Local Government Association of council chief executives finds one in four councils in England may need to apply for emergency government bailout agreements to avoid bankruptcy in the next two financial years, 2025/26 and 2026/27
One in four councils say they may need to apply for an emergency government bailout in the near future, a new survey has revealed.
The Local Government Association (LGA) recently ran a survey of council chief executives which found a quarter of all councils in England are likely to have to apply for emergency government bailout agreements to stave off bankruptcy in the next two financial years (2025/26 and 2026/27).
As a result, the LGA is calling on the chancellor to take immediate action in the Autumn Budget — due to be delivered on October 30 — to stabilise council finances and avoid cuts to services.
Alongside this, the association also wants to work with government to ensure councils receive multi-year finance settlements and that a cross-party review is set up into how the local government funding system should be reformed.
An unprecedented 18 councils were given Exceptional Financial Support from the government in February to help meet their legal duty to balance their books this year (2024/25).
This includes councils being given permission to use capital funds raised through borrowing, or the sale of assets such as land and buildings, to plug funding gaps in their day-to-day revenue spending.
While this approach can provide temporary financial relief, there is a risk that this additional support could potentially worsen issues by adding further debt and costs in the future and/or undermine future capital programmes.
However, with councils in England already facing a funding issue of more than £2bn next year, the LGA survey reveals a worsening crisis.
Around one in ten councils this year say they have discussed the possibility of requesting Exceptional Financial Support (EFS) from the Ministry of Housing, Communities and Local Government.
25 per cent are likely to apply for EFS in 2025/26 and/or 2026/27 without additional government funding.
44 per cent of councils with social care responsibilities said that they are likely to apply for EFS in 2025/26 and/or 2026/27 without additional government funding.
Councils also continue to face inflation and wage pressures alongside rising demand for services. They were asked to identify their top pressure conerns, with social care issue such as children's social care, adult social care, SEND services, school transport, homelessness, and waste services ranking highest.
The survey also revealed that many authorities are expecting to have to make cutbacks to community services next year. Which could mean reduced hours of operation, reduced frontline staff, longer waiting times, a reduced or less frequent level of service provision, and/or increased fees and charges.
Two thirds of councils say parks, green spaces, and sport services will be affected.
Almost eight in ten councils say services and support for disabled adults and/or older people are likely to face cutbacks.
Service cutbacks are also likely in services and support for children, young people and families.
LGA chairman, Louise Gittins, said: “Councils are the backbone of communities. Every day they strive to protect vulnerable children and families, support our older or disabled loved ones to live independent lives, keep our streets clean and pothole-free and build affordable homes but this is becoming increasingly difficult.

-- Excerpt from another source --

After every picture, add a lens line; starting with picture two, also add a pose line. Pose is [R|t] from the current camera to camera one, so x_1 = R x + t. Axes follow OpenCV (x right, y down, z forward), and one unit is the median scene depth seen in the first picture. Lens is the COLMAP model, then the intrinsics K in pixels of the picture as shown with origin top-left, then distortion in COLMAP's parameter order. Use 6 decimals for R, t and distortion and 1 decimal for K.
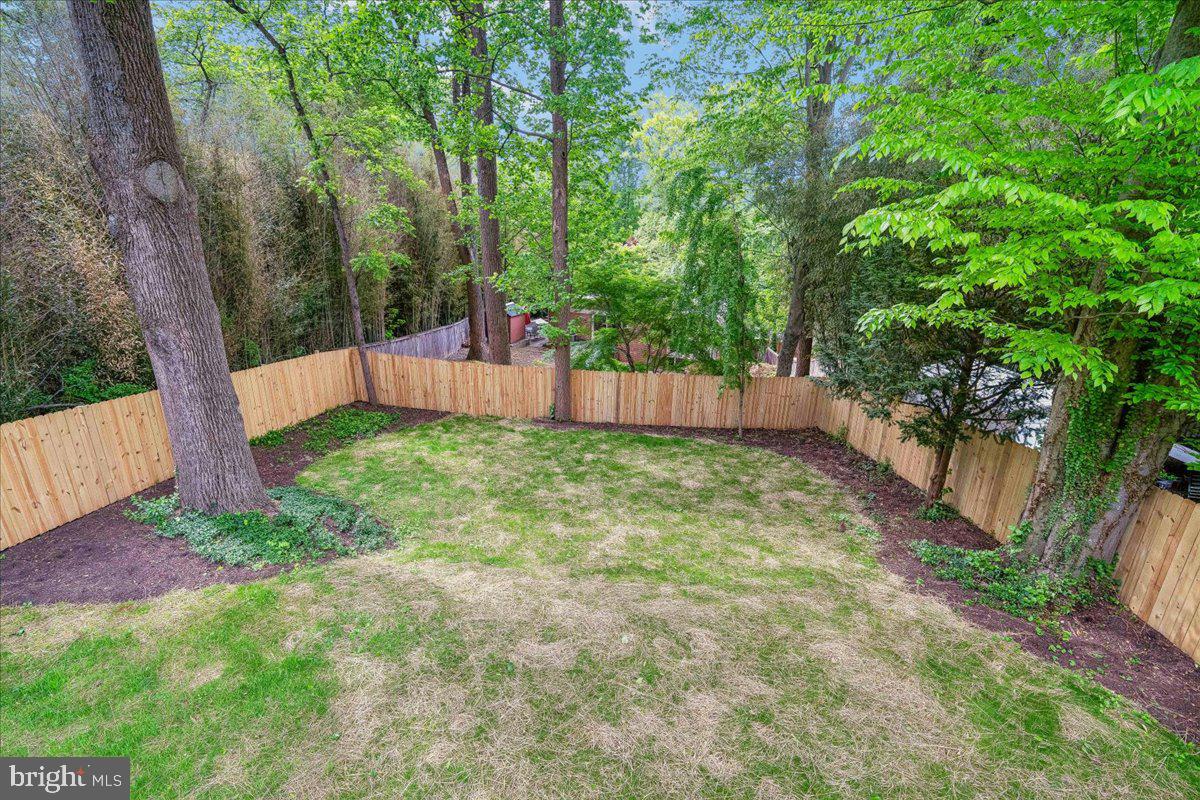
lens RADIAL K [[538.0, 0, 600.5], [0, 538.0, 398.8], [0, 0, 1]] dist [-0.003613, -0.001175]
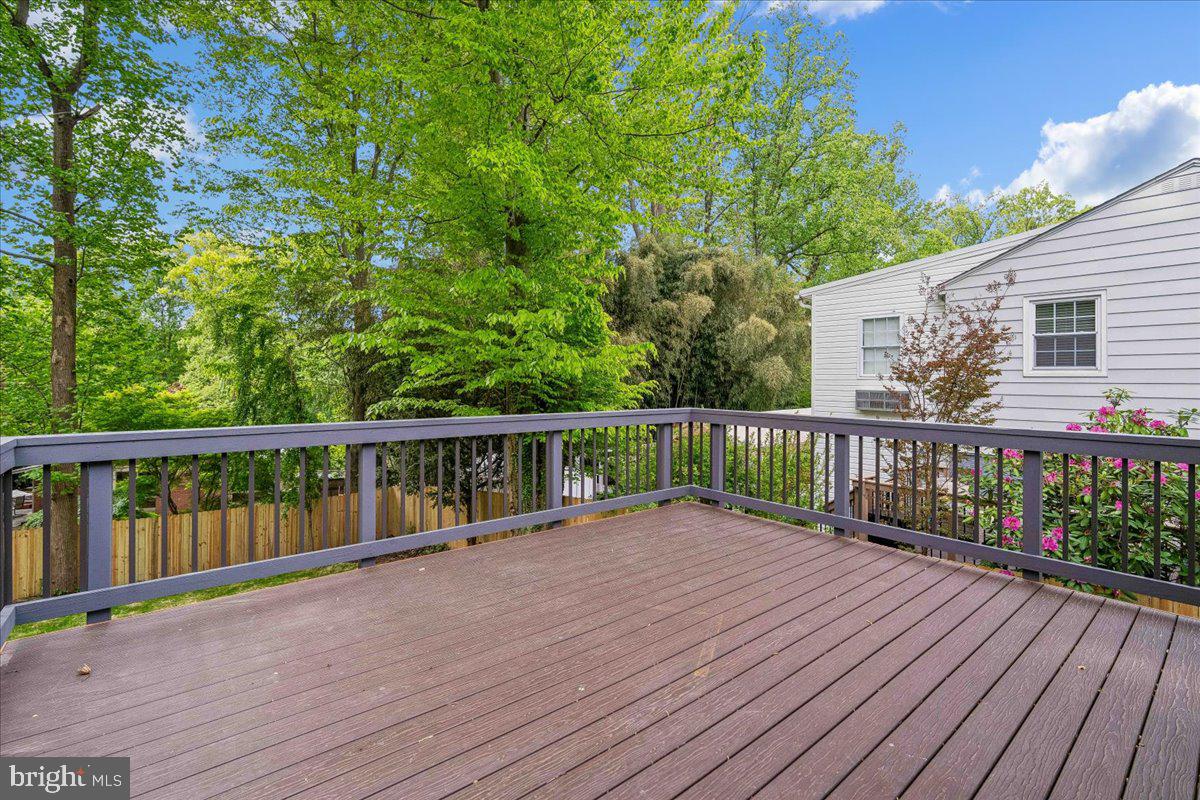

“The unprecedented emergency support given to councils this year reveals the extraordinary funding emergency facing local government. As our survey shows, many more councils are being pushed into a precarious financial position.
“This is not just about numbers on a spreadsheet. Budget cuts needed to plug growing funding gaps will affect the most vulnerable members of society and the services our communities rely on every day.
“The Autumn Budget must provide councils with the financial stability they need to protect the services our communities rely on every day.”